Realizando uma viagem em 1859 a bordo de
embarcação a vapor, subindo o Rio Amazonas, Robert Avé-Lallemant nos deixou um
bonito relato de muitas localidades situadas às margens do Rio Amazonas.
Apresentamos aqui suas impressões sobre a Vila de Prainha que, naquela época,
havia sido transferida para junto das margens do grande rio. Eis o texto:
“Às
11 horas chegamos a Prainha, a primeira localidade do Rio Amazonas que pude ver
de dia, a 374 milhas inglesas do Pará e 123 de Gurupá, distante 120 milhas de
Breves.
Prainha
foi fundada recentemente. Antes se erguia ai (e existe ainda) mais para o interior,
uma capela com algumas casas, chamada Nossa Senhora do Oiteiro. Uma pequena
ligação por água, um igarapé, levava até lá, pois Oiteiro tinha um pequeno
comércio.
Desde,
porém, que os vapores começaram a circular, e fizeram naquela zona uma estação
para o abastecimento de lenha, a população de Oiteiro ou Outeiro mudou-se para
a margem e fundou Prainha.
Uma
pequena clareira na floresta, um renque de casas subindo, em cujo alto se
levanta uma capela muito pobre, de barro, coberta de telhas, um cruzeiro em
frente, e por trás, muitos ranchos de barro, cobertos de palha, num chão firme
e enxuto, alguns pés mais alto, habitados por gente pacífica, poucos inteiramente
brancos e muitos de cor – eis mais ou menos Prainha, um lugarejo humilde.
Entre
grandes troncos flutuantes, viam-se diversos barquinhos e canoas, indicativos d’alguma
atividade comercial. Uma canoa grande, carregada de lenha, encostou no “Marajó”

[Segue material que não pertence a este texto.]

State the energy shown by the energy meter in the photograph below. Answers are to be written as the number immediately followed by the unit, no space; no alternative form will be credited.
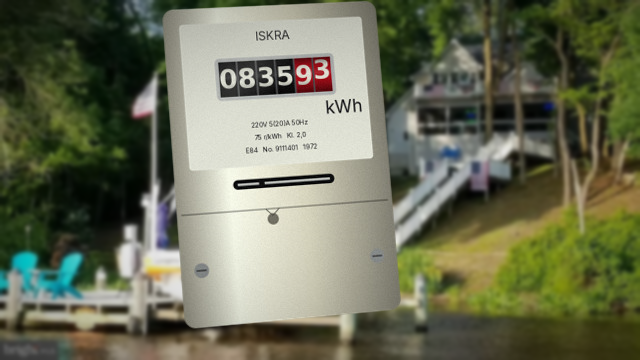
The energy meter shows 835.93kWh
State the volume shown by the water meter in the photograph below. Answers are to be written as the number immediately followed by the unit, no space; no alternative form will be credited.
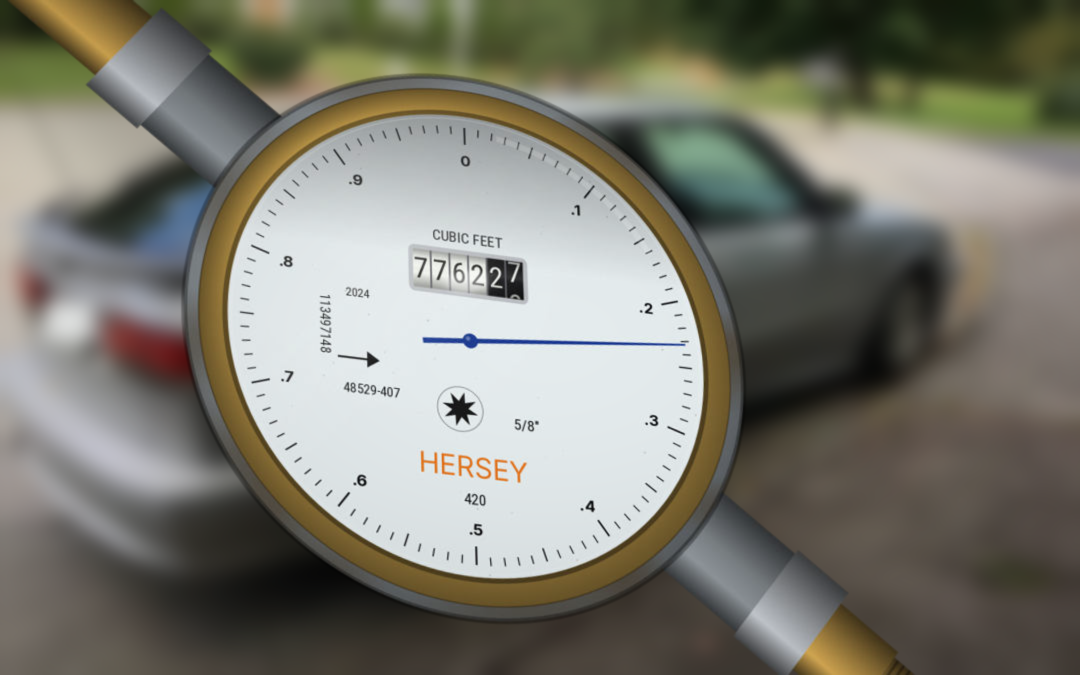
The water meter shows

e uma turma de tapuias pardos descarregou-a, sem pressa, para dentro do nosso
vapor, enquanto os passageiros visitávamos a povoação.
O
que mais me prendeu a atenção em terra foi a quantidade de urubus, abutres
pretos, carúnculas cinzento-escuros no pescoço. A matança de gado nas povoações
ribeirinhas do Amazonas, os despojos das tartarugas, que são comidas em grande
quantidade, os restos de peixe, as sobras da salga do pirarucu e todos os
outros resíduos, atraem-nos em numerosos bandos. E como gostam que venham e
procuram positivamente atraí-los, ficaram tão mansos e atrevidos, que se veem
diante de todas as portas em companhia de galinhas e porcos, exatamente como
animais domésticos. São certamente muito úteis para a limpeza e saúde públicas.
Muito
selvagem me pareceu uma pequena onça pintada, que vi numa jaula de madeira, ao
lado duma casa. Esse animal mostrava-se terrivelmente arisco e furioso, quando alguém
se aproximava dele, exatamente como um gato doméstico zangado, que não pode
fugir. Aliás, aqui no Amazonas, a onça é mais perseguida do que temida. A onça
vermelho-escura, muitas vezes verdadeiramente preta, de que vi uma pele em
Maceió e no Mucuri, inspira mais medo. A suçuarana, que, pela descrição do
povo, me parece ser o puma, um pequeno leão sem juba, persegue mais o gado
miúdo e as galinhas do que o grande gato malhado da floresta.
Prainha
vive de pesca e salga do pirarucu, da preguiça e dum pequeno negócio de cuias
pintadas, essas escudelas de cascas de fruto da Crescentia cujeto, já tantas vezes descritas. Compram-se essas
escudelas chinesas – pois são pintadas em estilo chinês – muito barato em
Prainha. Fariam certamente sucesso na Europa como genuínos produtos naturais do
Amazonas e da arte tapuia.
Para
maior satisfação da boa gente de Prainha, o comandante comprou um novilho em
terra. Teve que nadar para bordo, rebocado pelo bote do vapor. Foi difícil
fazê-lo entrar na água, o bastante para poder nadar e oferecer assim menos
resistência. Mas então a correnteza interveio; o animal e o bote foram
arrastados do caminho, pouco faltando para que pelo menos o novilho perecesse
afogado, perda certamente muito penosa para nós, porque, além dele, só havia
para vender um bezerro magro e em precárias condições de saúde. E já não tínhamos
carnes fresca a bordo.
Depois
do boi e da lenha, embarcamos também e o vapor prosseguiu viagem”.